▶ Text excerpt
──────

The petitioner was employed by the BO at its Mahoningtown station in New Castle, Pennsylvania. The railroad complex at Mahoningtown consisted of four sets of tracks, two owned and operated by the BO and two by the PLE. On the BO side, the BO maintained a station and station facilities. Although the PLE maintained a station, it kept no employees, all necessary services for the two stations being provided by BO employees. The BO ticket agent issued tickets in the BO station for the PLE trains. The petitioner provided janitor work for both stations and assisted the loading and unloading of mail cars for the trains of both railroads. The petitioner was paid by the BO and was under the sole supervision of the BO ticket agent.
On the date of the accident, October 15, 1956, the petitioner handled the mail for the PLE train scheduled to depart Mahoningtown at 12:25 a. m. The petitioner loaded 20 to 25 bags of mail on a BO wagon at the BO station. He crossed the BO and PLE tracks to the PLE platform and, when the PLE train pulled up, brought the wagon alongside the mail car door. On this occasion, in spite of the efforts of the petitioner and the PLE baggageman, one Beck, the sliding door on the PLE car would not open more than 18 or 20 inches. According to the petitioner, Beck commented that he had reported the defective door to the PLE which had yet to fix it and that they would have to get the mail on and off as best they could. The petitioner, standing on the wagon, had no difficulty throwing the smaller bags in the restricted opening. The larger ones, however, weighing from 80 to 100 pounds, required the petitioner "to twist around," and "to keep pushing and forcing them" to get them in the opening. In the process of this unusual exertion, the petitioner felt something snap in his back. He reported the injury immediately to the BO ticket agent. Treatment of the injury eventually required the removal of a ruptured intervertebral disc and resulted in the petitioner's permanent disability. On the basis of this evidence, the jury found for the petitioner.

──────

▶ Supplied information
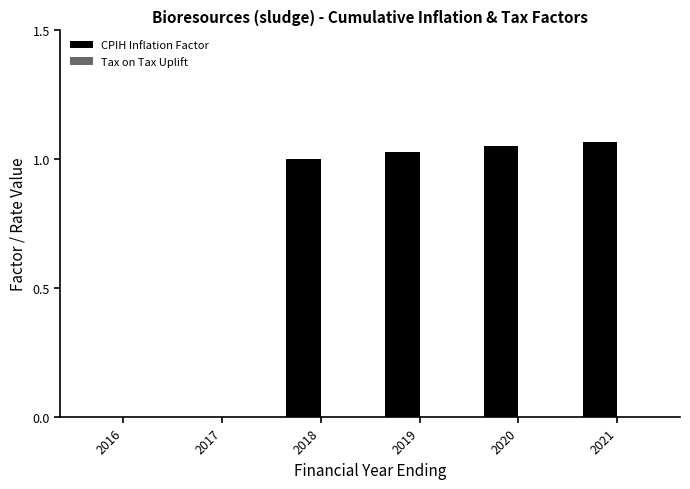

What is the sum of the values at 2020 and 2019?

2.1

──────

▶ Tasks and exercises
A – According to the Mahoningtown injury text, how far would the sliding door on the PLE mail car open?
B – For each statement, decide whether the Mahoningtown injury text supports it. Answer yes or no, and quote the words of the text that settle it.
(i) The PLE kept employees at its Mahoningtown station.
(ii) The larger mail bags weighed from 80 to 100 pounds.
(iii) The petitioner reported the injury to the PLE baggageman.

▶ Problem solutions
A – No more than 18 or 20 inches.

B –
(i) No: "Although the PLE maintained a station, it kept no employees"
(ii) Yes: "The larger ones, however, weighing from 80 to 100 pounds"
(iii) No: "He reported the injury immediately to the BO ticket agent."